Это напоминало вербовку. Чернорабочий культурного фронта начинал сознавать себя апостолом. Была, например, у него скромная курсовая о поэтике оксюморона. Общение с профессором показало вдруг, что в этой работе он нашел уникальный путь проникновения в драму человеческого сознания, только робел себе в этом признаться.
Поэтика – это рентген сознания и поведения, рентген времени, истории народов, а может быть, и Вселенной.
Для начала покажите Блока как мученика оксюморона. Попытайтесь выйти из этого на формулу романтизма. Связь между романтизмом и революционной идеологией, между романтизмом и тоталитарным устройством общества. Наличие сверхидеи, экспансия, мессианские претензии эгалитарных обществ; самоуничижение индивидуалиста и панславизм какой-нибудь – это все вина одного разлива. Тут-то поэт и натягивает на себя пошив «Москвошвеи» и превращается в городского сумасшедшего.
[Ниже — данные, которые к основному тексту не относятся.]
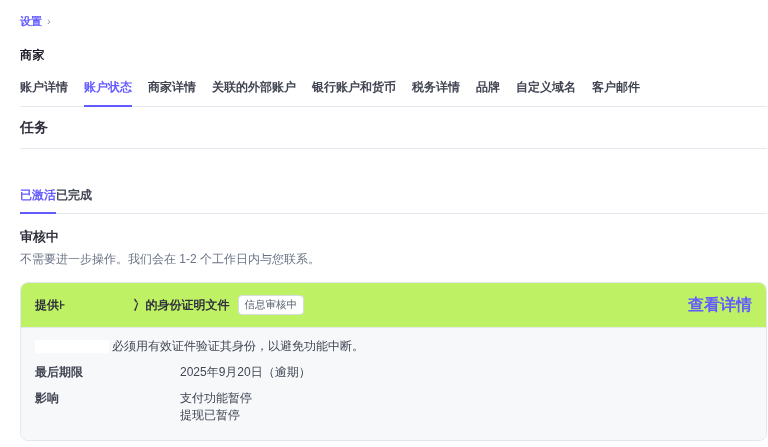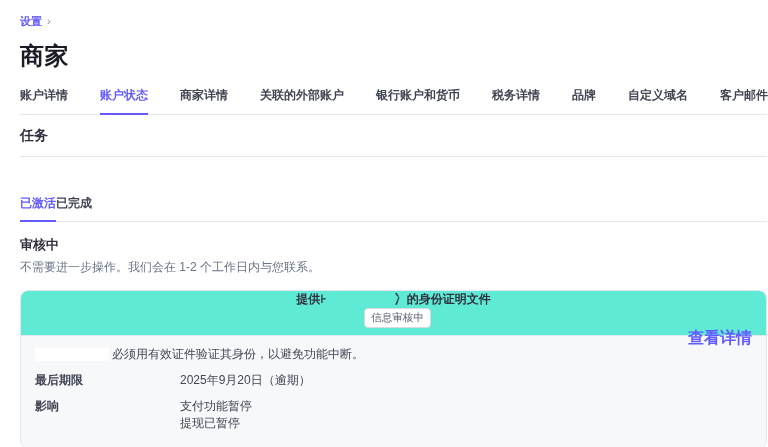--- a/index.html
+++ b/index.html
@@ -24,7 +24,7 @@
   .breadcrumb a{color:var(--accent);font-weight:700;font-size:11px;text-decoration:none;cursor:pointer;}
   .breadcrumb .chev{color:#8792a2;font-size:11px;line-height:1;}
   
-  h1{font-size:24px;font-weight:700;color:#1a1b25;margin-top:11px;letter-spacing:.5px;}
+  h1{font-size:12px;font-weight:700;color:#1a1b25;margin-top:18px;letter-spacing:.5px;}
   
   .tabbar{display:flex;gap:32px;margin-top:15px;border-bottom:1px solid var(--divider);}
   .tab{

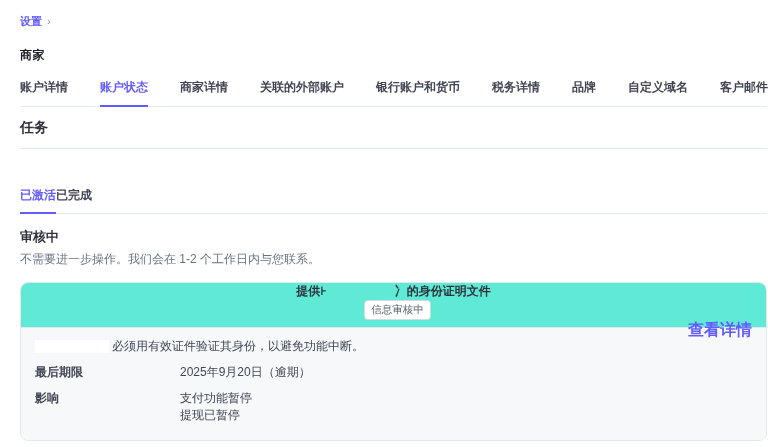--- a/index.html
+++ b/index.html
@@ -26,7 +26,7 @@
   
   h1{font-size:12px;font-weight:700;color:#1a1b25;margin-top:18px;letter-spacing:.5px;}
   
-  .tabbar{display:flex;gap:32px;margin-top:15px;border-bottom:1px solid var(--divider);}
+  .tabbar{display:flex;gap:16px;margin-top:15px;border-bottom:1px solid var(--divider);}
   .tab{
     font-size:12px;font-weight:700;color:#414552;padding-bottom:9px;cursor:pointer;
     white-space:nowrap;border-bottom:2px solid transparent;margin-bottom:-1px;

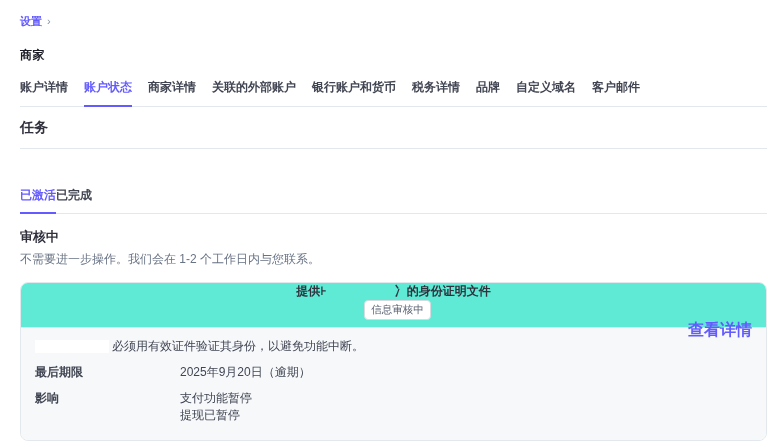--- a/index.html
+++ b/index.html
@@ -47,8 +47,8 @@
   
   .card{margin-top:14px;border:1px solid var(--divider);border-radius:8px;overflow:hidden;}
   .card-head{
-    display:flex;align-items:center;background:#5eead4;
-    padding:0 14px;height:45px;border-bottom:1px solid var(--divider);flex-direction:column;
+    display:flex;align-items:center;background:#bef264;
+    padding:0 14px;height:45px;border-bottom:1px solid var(--divider);
   }
   .card-title{font-size:12px;font-weight:700;color:#30313d;display:flex;align-items:center;}
   .redact-gap{display:inline-block;width:68px;height:12px;}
Новое, по определению, эклектично. Но в основе эклектики, если присмотреться, тот же оксюморон. Соединение несоединимого. Однако здесь все не так просто.
Пока стили, идеи, явления существуют параллельно или же находятся в антагонизме, ни о каком оксюмороне нет речи. Он возникает лишь в том случае, если противоположности выказывают намерение породниться. Возникает новый субъект, ячейка общества, например. «Змеиный рай». Чувствуете? Гремучая смесь. Первоначальный идеал вступает в конфликт с предрассудками и представлениями столь же раннего происхождения, которые об эту пору сильно активизируются. Генетика, как программа более долгосрочная и стабильная, тоже заявляет о себе. Идеал-то и возник подсознательно для того, чтобы побороть генетику, не чухая в ней при этом ни черта. Ну а и шкатулка семейного счастья сама ведь в себе содержит секрет, и не один.